■ **Selection**

--- BEGIN ---

On Sunday, 9 September 2018 at 04:32:32 UTC, Jonathan Marler
wrote:
- --build-only should imply -od.
Maybe...I actually have use cases where I want "--build-only"
but want the executable to be built in the normal cache
location. Build the program and cache it but don't run it yet.
Adding a different switch to get rdmd's behavior would work too.
FWIW, here's when this was added in rdmd:
https://github.com/dlang/tools/pull/14
Later amended here (so it's not quite -od.):
https://github.com/dlang/tools/commit/155e19c478260c2da6369715f48c201f53c8e45e
- The .d extension is not implied, like for dmd/rdmd
I haven't come up with any reasons to support this. Maybe you
can enlighten me?
"rund prog" is shorter and easier to type than "rund prog.d".
I never invoke rdmd directly, though, so I guess I could add this
to my wrapper scripts around rdmd/rund.
Also, --pass is weird. Why not use the standard-ish -- ?
It is a bit weird. I've never had a reason to use this option
myself. Is this the syntax you are thinking of?
rund other.d main.d -- <program-args>...
The problem with this is it's not "composable". Say you were
running a D program that also used "--", then it's ambiguous
whether the "--" belongs to rund or to the program being
compiled. But maybe I'm missing something? If you have an
idea that's less weird than "--pass=<src>.d" then I'm all for
it :)

--- END ---

■ **Dataset excerpts**

--- BEGIN ---

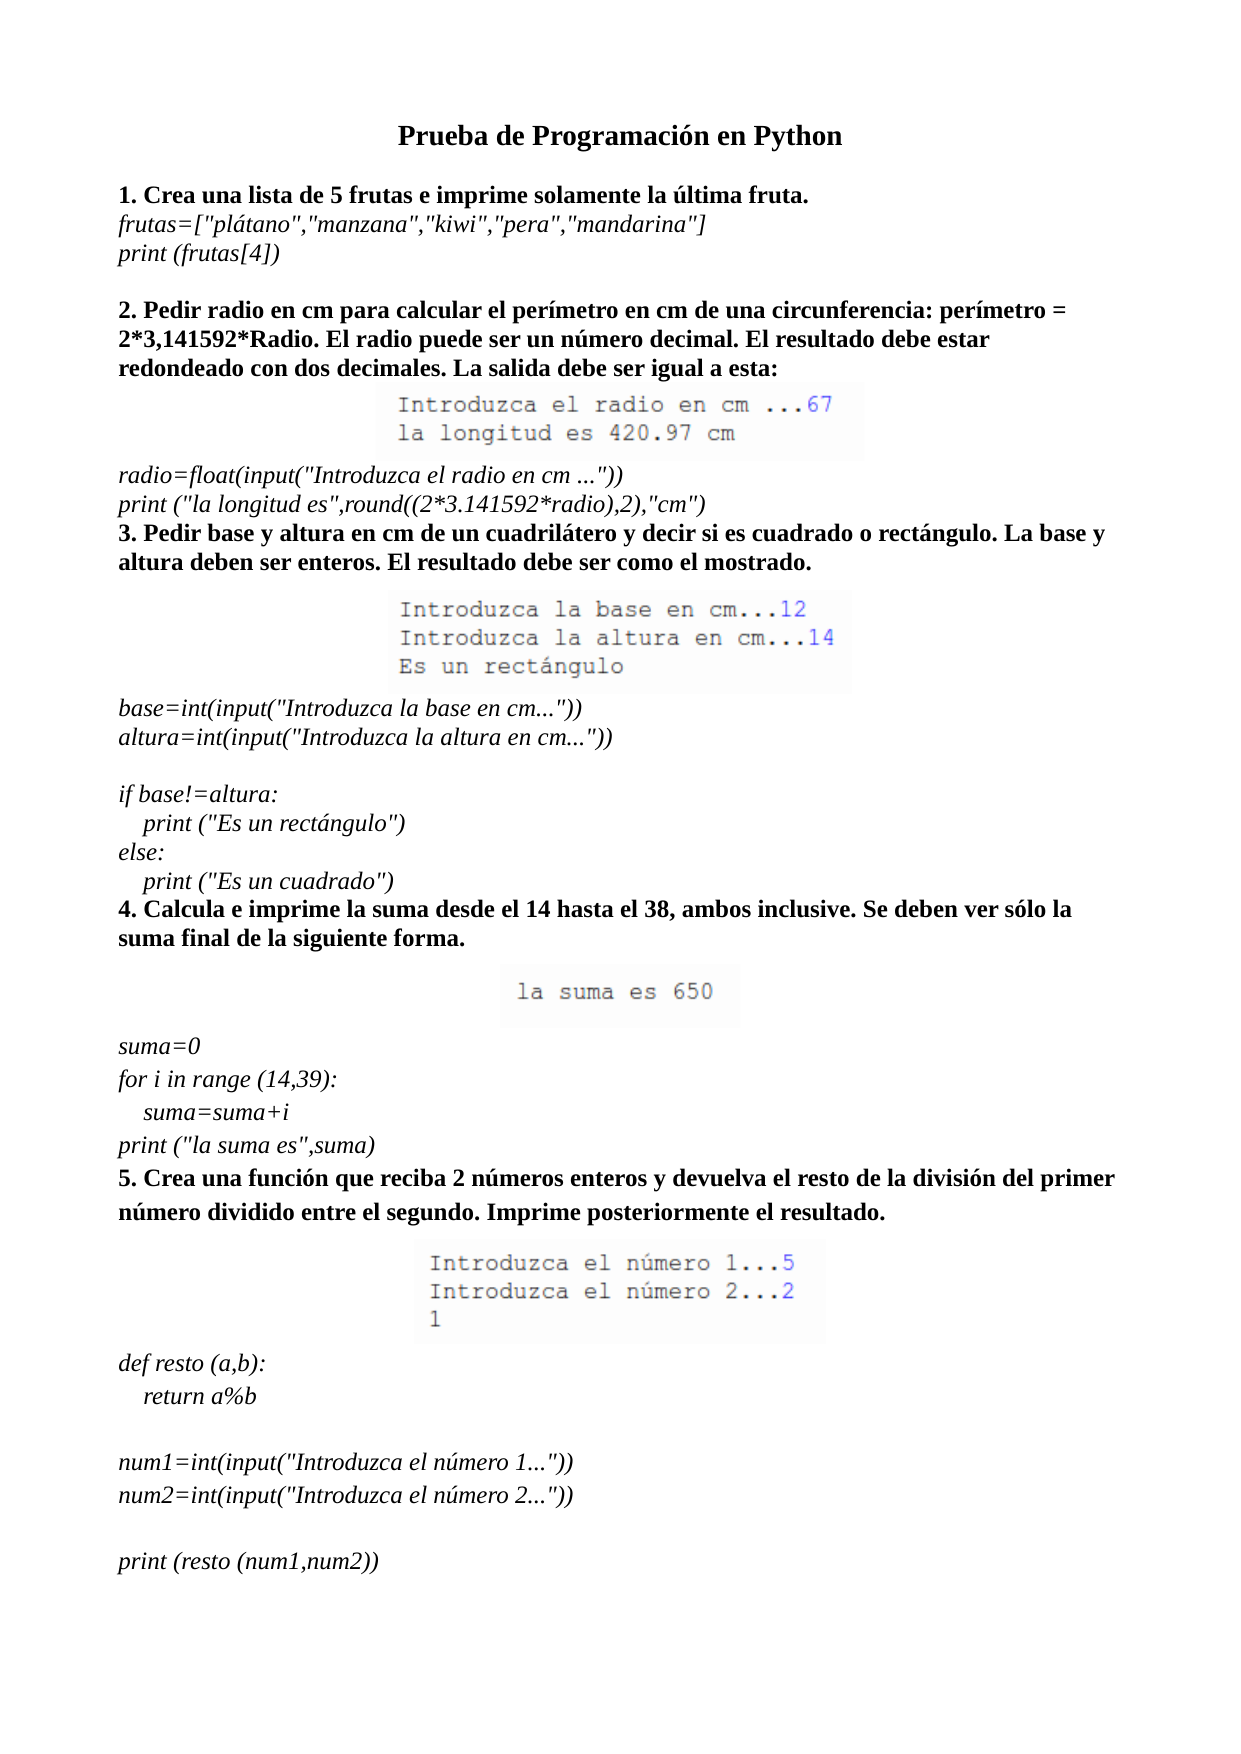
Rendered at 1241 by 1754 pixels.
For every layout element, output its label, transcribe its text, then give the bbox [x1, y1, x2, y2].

text print (frutas[4]) [118, 238, 1122, 267]
text suma=0 [118, 952, 1122, 1060]
text 4. Calcula e imprime la suma desde el 14 hasta el 38, ambos inclusive. Se deben ver sólo la suma final de la siguiente forma. [118, 894, 1122, 952]
text print ("la suma es",suma) [118, 1131, 1122, 1159]
text return a%b [118, 1381, 1122, 1410]
text base=int(input("Introduzca la base en cm...")) [118, 575, 1122, 722]
text else: [118, 837, 1122, 866]
text 2. Pedir radio en cm para calcular el perímetro en cm de una circunferencia: perímetro = 2*3,141592*Radio. El radio puede ser un número decimal. El resultado debe estar redondeado con dos decimales. La salida debe ser igual a esta: [118, 295, 1122, 382]
text num1=int(input("Introduzca el número 1...")) [118, 1447, 1122, 1476]
text suma=suma+i [118, 1097, 1122, 1126]
text altura=int(input("Introduzca la altura en cm...")) [118, 722, 1122, 751]
picture [413, 1239, 827, 1344]
text Prueba de Programación en Python [118, 118, 1122, 152]
text print (resto (num1,num2)) [118, 1546, 1122, 1575]
text print ("Es un rectángulo") [118, 808, 1122, 837]
text if base!=altura: [118, 779, 1122, 808]
picture [388, 590, 853, 694]
text 5. Crea una función que reciba 2 números enteros y devuelva el resto de la división del primer número dividido entre el segundo. Imprime posteriormente el resultado. [118, 1163, 1122, 1225]
text 1. Crea una lista de 5 frutas e imprime solamente la última fruta. [118, 180, 1122, 209]
picture [499, 964, 741, 1028]
text 3. Pedir base y altura en cm de un cuadrilátero y decir si es cuadrado o rectángulo. La base y altura deben ser enteros. El resultado debe ser como el mostrado. [118, 518, 1122, 575]
text print ("la longitud es",round((2*3.141592*radio),2),"cm") [118, 489, 1122, 518]
text num2=int(input("Introduzca el número 2...")) [118, 1480, 1122, 1509]
picture [375, 382, 865, 461]
text radio=float(input("Introduzca el radio en cm ...")) [118, 382, 1122, 489]
text def resto (a,b): [118, 1229, 1122, 1377]
text frutas=["plátano","manzana","kiwi","pera","mandarina"] [118, 209, 1122, 238]
text print ("Es un cuadrado") [118, 866, 1122, 894]
text for i in range (14,39): [118, 1064, 1122, 1093]
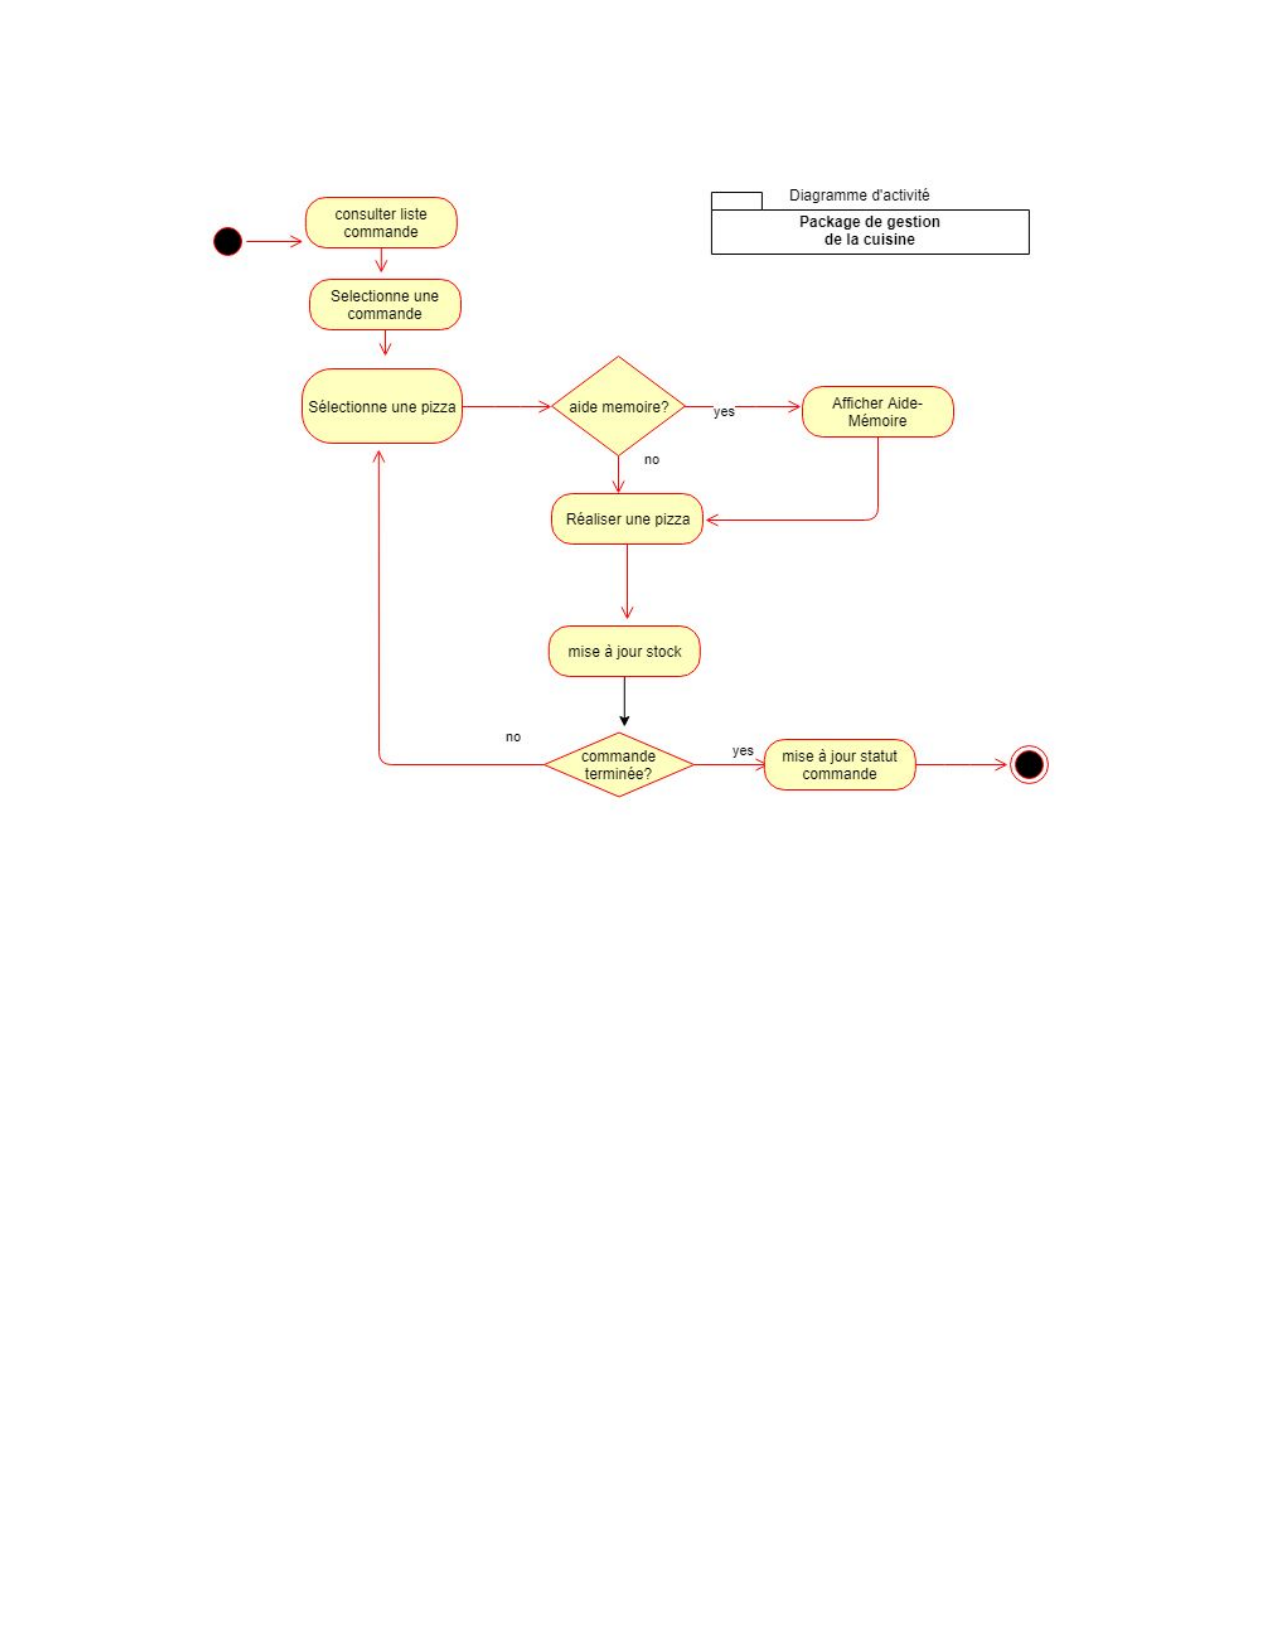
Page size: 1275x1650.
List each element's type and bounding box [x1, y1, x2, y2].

picture [187, 150, 1088, 831]
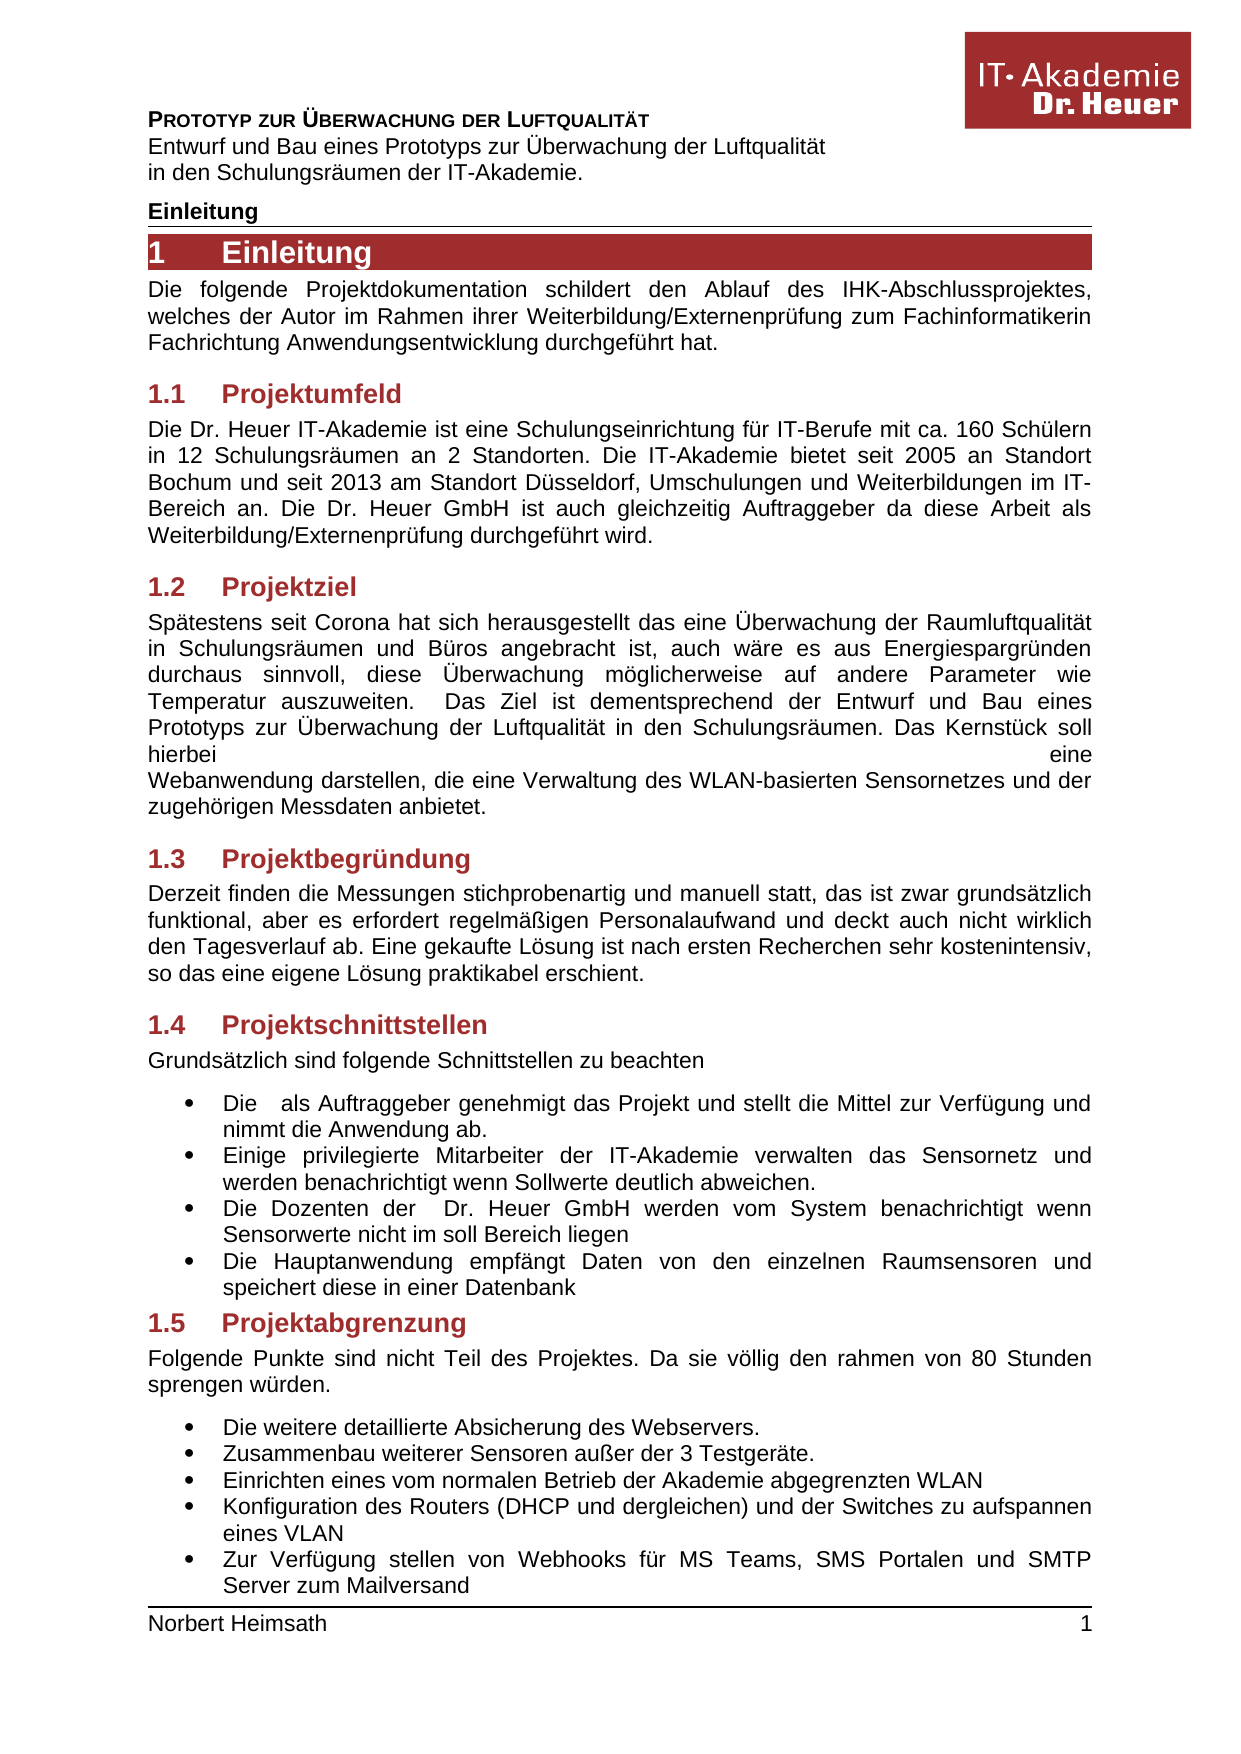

--- END ---

■ **Exercise requirements**
a: Can you condense the paragraph beginning "The problem with this is it's not" in the rund message into two sentences, keeping its main points?
b: Could you copy the stretch of the rund message from "Maybe...I actually have" through "scripts around rdmd/rund." word for word?
c: Which D tools does the rund message mention by name? List each one.

■ **Responses**
a: The "--" syntax isn't composable: if the D program being run also uses "--", it's ambiguous whether that "--" belongs to rund or to the program being compiled. The writer asks whether they're missing something and welcomes any idea less weird than "--pass=<src>.d".

b:
Maybe...I actually have use cases where I want "--build-only"
but want the executable to be built in the normal cache
location. Build the program and cache it but don't run it yet.
Adding a different switch to get rdmd's behavior would work too.
FWIW, here's when this was added in rdmd:
https://github.com/dlang/tools/pull/14
Later amended here (so it's not quite -od.):
https://github.com/dlang/tools/commit/155e19c478260c2da6369715f48c201f53c8e45e
- The .d extension is not implied, like for dmd/rdmd
I haven't come up with any reasons to support this. Maybe you
can enlighten me?
"rund prog" is shorter and easier to type than "rund prog.d".
I never invoke rdmd directly, though, so I guess I could add this
to my wrapper scripts around rdmd/rund.

c:
- dmd
- rdmd
- rund